Drumstetter stopped his furious pacing and subdued his rage with visible effort. He chilled, like red steel hardening, and when he spoke he was in full command of himself.

"Now listen to me, Norcross, and keep your mouth shut. For the past forty years I've been working on the stellar overdrive. We have the Solar System in our reticule, colonies have been established on every planet, and ships have been sent to Alpha Centauri, with every chance that mankind has established itself in that solar system. But in the four hundred years since science emerged from the dark ages, we've managed to creep only four light years away from home! And you, Scientist, are withholding your work on the overdrive relay. Do you understand why your plea of old friendship does not affect me? In the past two years, you've done nothing--"

"Experiments that must be kept secret," mumbled Norcross.

"And it is my belief," said the young man in a clipped, cold voice, "that you have sold yourself to your taste buds and digestive tract. Either that," and here his burning rage came into the open, "or you are a pseudo-life!"

At this ultimate insult, Scientist Norcross was silent with indignation. He watched Drumstetter shrug into a stole, turn down the power to the huge mind machine, sling his reticule over his shoulder, and stalk off through the hedge.

Norcross slumped into a chair, his mind in confusion. He heard Drumstetter's plane as it left the ground. Plane, he thought, his mind avoiding the problem. Plane. What a curious name, handed down through the ages, to call a swift skip powered by Earth's magnetism. An original plane fought the air, buoyed up by the lift of plane surfaces in movement. When the movement stopped, it died.

Died. Death. Pseudo-life.

Scientist Norcross shuddered. His well-trained sense of humor did not include abominations.

He took the communication from his pocket and cleared to Prime Center. When the prim, grim face of Prime Center himself in the little disc was sharp, Norcross reported what had happened, even to the suggestion Drumstetter had made that he was pseudo-life.

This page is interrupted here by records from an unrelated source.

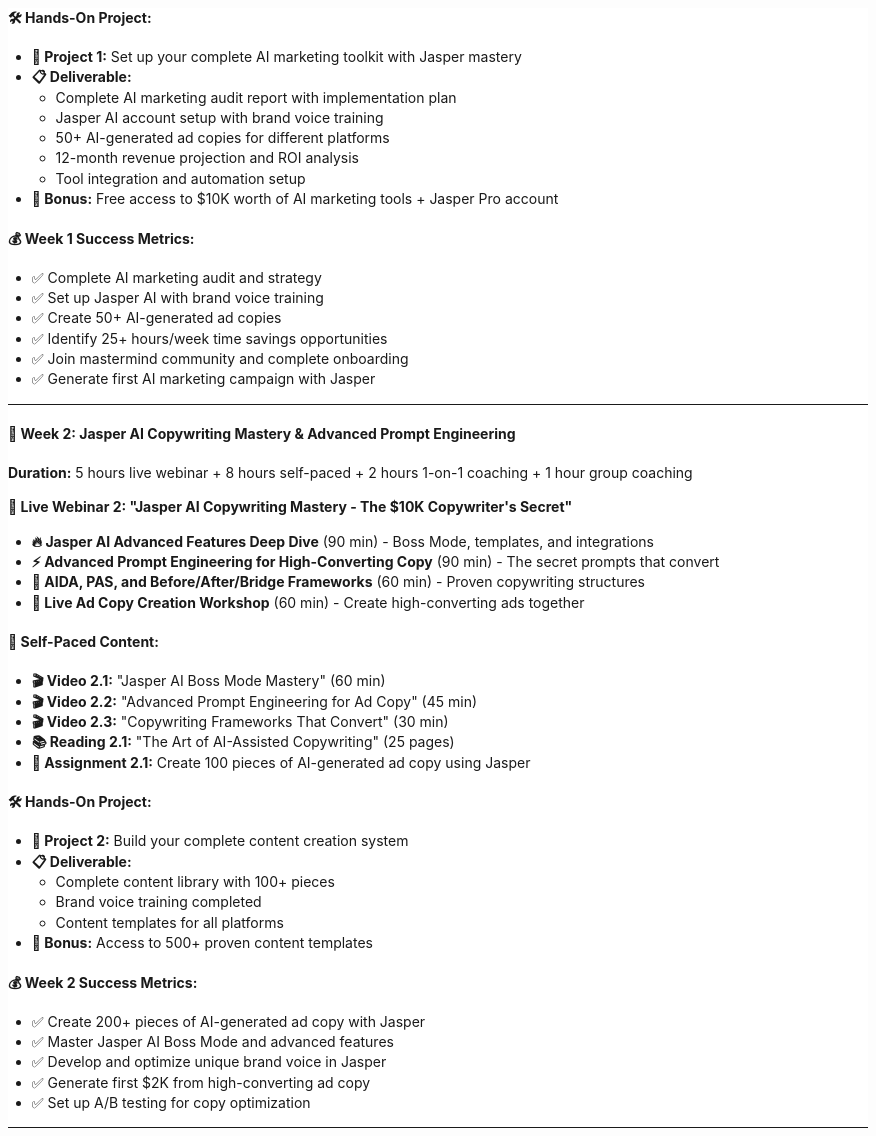 #### 🛠️ **Hands-On Project:**
- **🚀 Project 1:** Set up your complete AI marketing toolkit with Jasper mastery
- **📋 Deliverable:** 
  - Complete AI marketing audit report with implementation plan
  - Jasper AI account setup with brand voice training
  - 50+ AI-generated ad copies for different platforms
  - 12-month revenue projection and ROI analysis
  - Tool integration and automation setup
- **🎁 Bonus:** Free access to $10K worth of AI marketing tools + Jasper Pro account

#### 💰 **Week 1 Success Metrics:**
- ✅ Complete AI marketing audit and strategy
- ✅ Set up Jasper AI with brand voice training
- ✅ Create 50+ AI-generated ad copies
- ✅ Identify 25+ hours/week time savings opportunities
- ✅ Join mastermind community and complete onboarding
- ✅ Generate first AI marketing campaign with Jasper

---

#### **💎 Week 2: Jasper AI Copywriting Mastery & Advanced Prompt Engineering**
**Duration:** 5 hours live webinar + 8 hours self-paced + 2 hours 1-on-1 coaching + 1 hour group coaching

**🎯 Live Webinar 2: "Jasper AI Copywriting Mastery - The $10K Copywriter's Secret"**
- **🔥 Jasper AI Advanced Features Deep Dive** (90 min) - Boss Mode, templates, and integrations
- **⚡ Advanced Prompt Engineering for High-Converting Copy** (90 min) - The secret prompts that convert
- **🎯 AIDA, PAS, and Before/After/Bridge Frameworks** (60 min) - Proven copywriting structures
- **🚀 Live Ad Copy Creation Workshop** (60 min) - Create high-converting ads together

#### 📖 **Self-Paced Content:**
- **🎬 Video 2.1:** "Jasper AI Boss Mode Mastery" (60 min)
- **🎬 Video 2.2:** "Advanced Prompt Engineering for Ad Copy" (45 min)
- **🎬 Video 2.3:** "Copywriting Frameworks That Convert" (30 min)
- **📚 Reading 2.1:** "The Art of AI-Assisted Copywriting" (25 pages)
- **📝 Assignment 2.1:** Create 100 pieces of AI-generated ad copy using Jasper

#### 🛠️ **Hands-On Project:**
- **🚀 Project 2:** Build your complete content creation system
- **📋 Deliverable:** 
  - Complete content library with 100+ pieces
  - Brand voice training completed
  - Content templates for all platforms
- **🎁 Bonus:** Access to 500+ proven content templates

#### 💰 **Week 2 Success Metrics:**
- ✅ Create 200+ pieces of AI-generated ad copy with Jasper
- ✅ Master Jasper AI Boss Mode and advanced features
- ✅ Develop and optimize unique brand voice in Jasper
- ✅ Generate first $2K from high-converting ad copy
- ✅ Set up A/B testing for copy optimization

---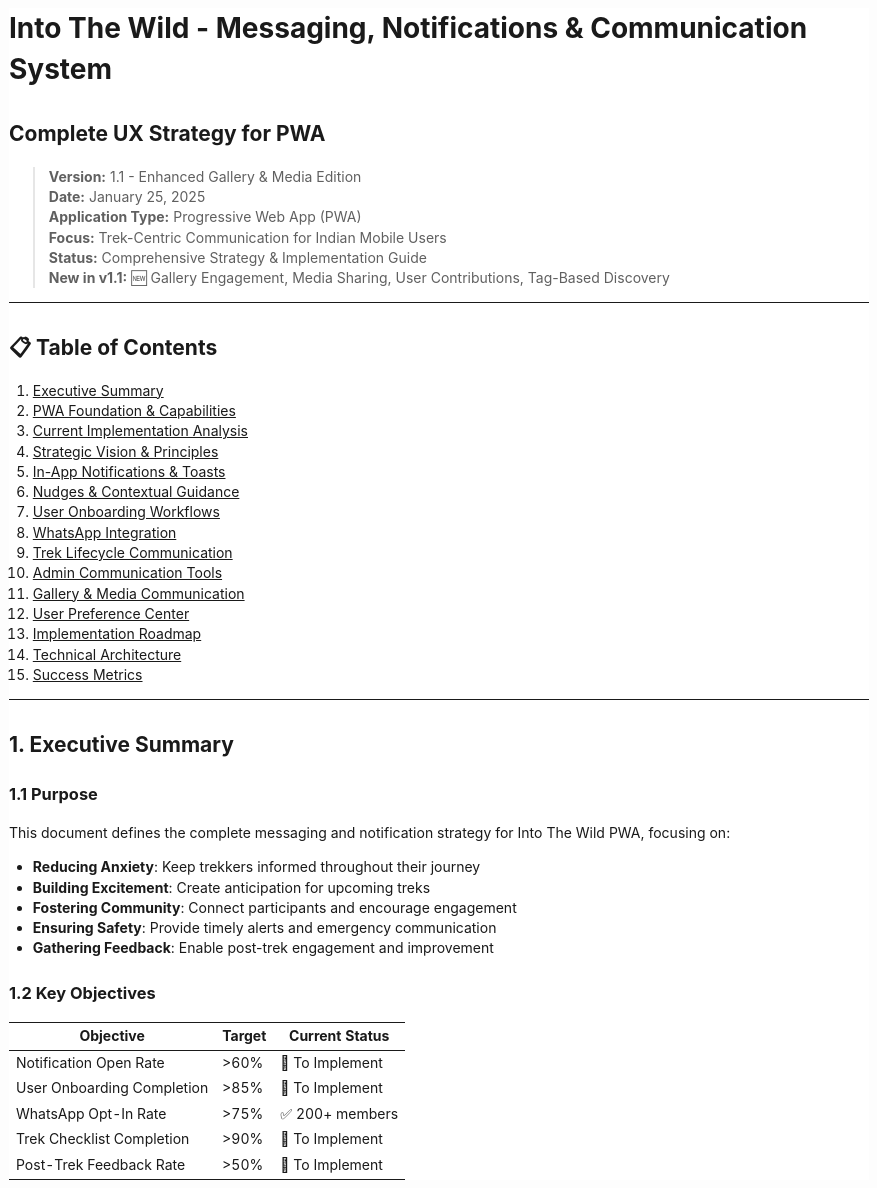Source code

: # Into The Wild - Messaging, Notifications & Communication System
## Complete UX Strategy for PWA

> **Version:** 1.1 - Enhanced Gallery & Media Edition  
> **Date:** January 25, 2025  
> **Application Type:** Progressive Web App (PWA)  
> **Focus:** Trek-Centric Communication for Indian Mobile Users  
> **Status:** Comprehensive Strategy & Implementation Guide  
> **New in v1.1:** 🆕 Gallery Engagement, Media Sharing, User Contributions, Tag-Based Discovery

---

## 📋 Table of Contents

1. [Executive Summary](#1-executive-summary)
2. [PWA Foundation & Capabilities](#2-pwa-foundation--capabilities)
3. [Current Implementation Analysis](#3-current-implementation-analysis)
4. [Strategic Vision & Principles](#4-strategic-vision--principles)
5. [In-App Notifications & Toasts](#5-in-app-notifications--toasts)
6. [Nudges & Contextual Guidance](#6-nudges--contextual-guidance)
7. [User Onboarding Workflows](#7-user-onboarding-workflows)
8. [WhatsApp Integration](#8-whatsapp-integration)
9. [Trek Lifecycle Communication](#9-trek-lifecycle-communication)
10. [Admin Communication Tools](#10-admin-communication-tools)
11. [Gallery & Media Communication](#11-gallery--media-communication)
12. [User Preference Center](#12-user-preference-center)
13. [Implementation Roadmap](#13-implementation-roadmap)
14. [Technical Architecture](#14-technical-architecture)
15. [Success Metrics](#15-success-metrics)

---

## 1. Executive Summary

### 1.1 Purpose

This document defines the complete messaging and notification strategy for Into The Wild PWA, focusing on:

- **Reducing Anxiety**: Keep trekkers informed throughout their journey
- **Building Excitement**: Create anticipation for upcoming treks
- **Fostering Community**: Connect participants and encourage engagement
- **Ensuring Safety**: Provide timely alerts and emergency communication
- **Gathering Feedback**: Enable post-trek engagement and improvement

### 1.2 Key Objectives

| Objective | Target | Current Status |
|-----------|--------|---------------|
| Notification Open Rate | >60% | 🔄 To Implement |
| User Onboarding Completion | >85% | 🔄 To Implement |
| WhatsApp Opt-In Rate | >75% | ✅ 200+ members |
| Trek Checklist Completion | >90% | 🔄 To Implement |
| Post-Trek Feedback Rate | >50% | 🔄 To Implement |
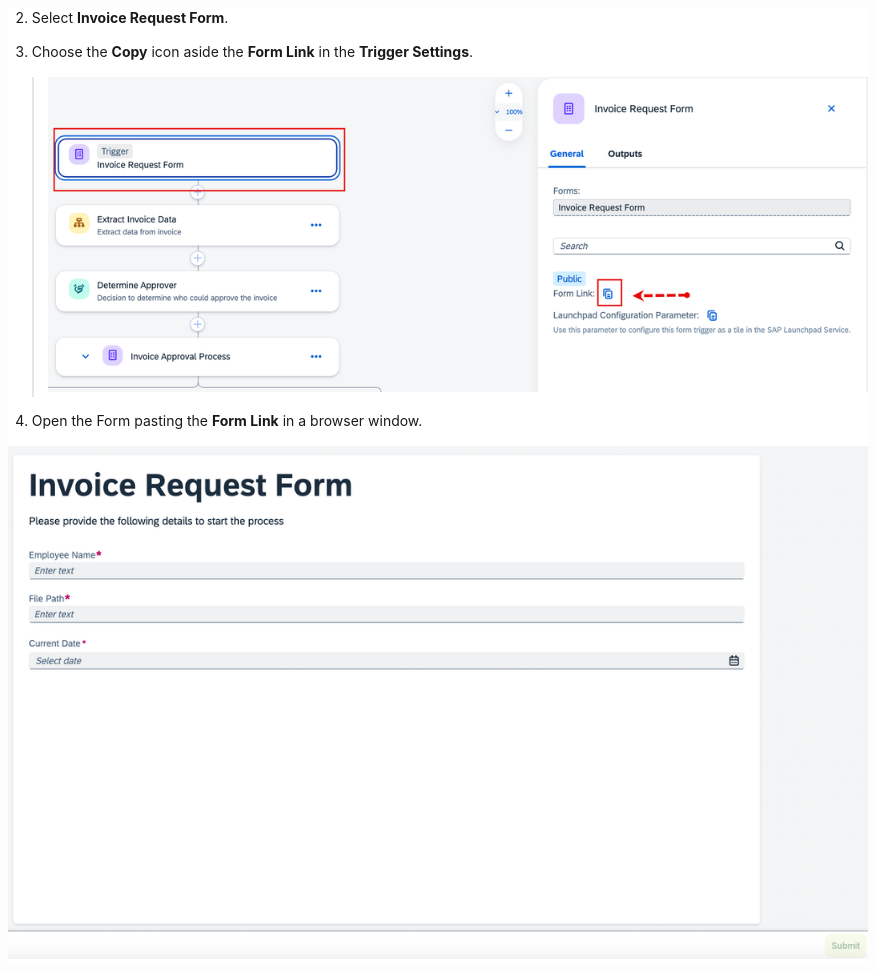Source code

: 2.  Select **Invoice Request Form**.

3.  Choose the **Copy** icon aside the **Form Link** in the **Trigger
    Settings**.

> <img src="./media2/image101.png"  />

4.  Open the Form pasting the **Form Link** in a browser window.

<img src="./media2/image102.png"  />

"This is very bad," said Prime Center. "Monica Drake Lane is now pseudo-life, too."

"God's name!"

"Took her skip into a cliff in the Sierra Mountains yesterday. Disconnected the anti-collision. A clear case."

"What will this do to Drumstetter?"

"Nothing," said Prime Center, "unless he learns."

"Is she ready?"

"I'm sending her to you right now for indoctrination. Reports are that Drumstetter is visiting scientists on the West Coast, and Probability reports that he may cover the world before he returns. Do you understand? Her indoctrination must be perfect."

"It always has been." Norcross pulled his lip. "The same limitation will be in Monica Drake Lane?" he asked hopelessly.

"Of course," said Prime Center. "We'll keep you posted on developments."

"You'd better try women," said Norcross.

"Women, narcotics, or anything else! I'd eat a blueberry pie with my hands behind my back at high noon," said Prime Center with fierce obscenity, "if I thought it would do any good!"

He cut the connection.

Norcross was still under the oak tree, lost in contemplation of a color abstraction on his little communication, when a tall blonde girl, brown as a berry, stepped hesitantly through the hedge. She walked to him and, when he looked up, she buried her face in her hands. He stood and held her shoulders.

"Now, now," said Scientist Norcross, "don't cry, my dear."

"But this is so puzzling--and I wasn't crying," she answered. "What's happened to me?"

"Sit down, Monica, and tell me what you think has happened."

"But I don't know. You see, the last I remember is walking through the Psych Lab in San Francisco, and suddenly--suddenly, I'm in New York and they're sending me to you. What has happened?"

"Where do you first remember being in New York?"

"In the--oh, I don't know!" She was in a flush of embarrassment.

Her eyes were bright and the pupils were pinpointed from shock.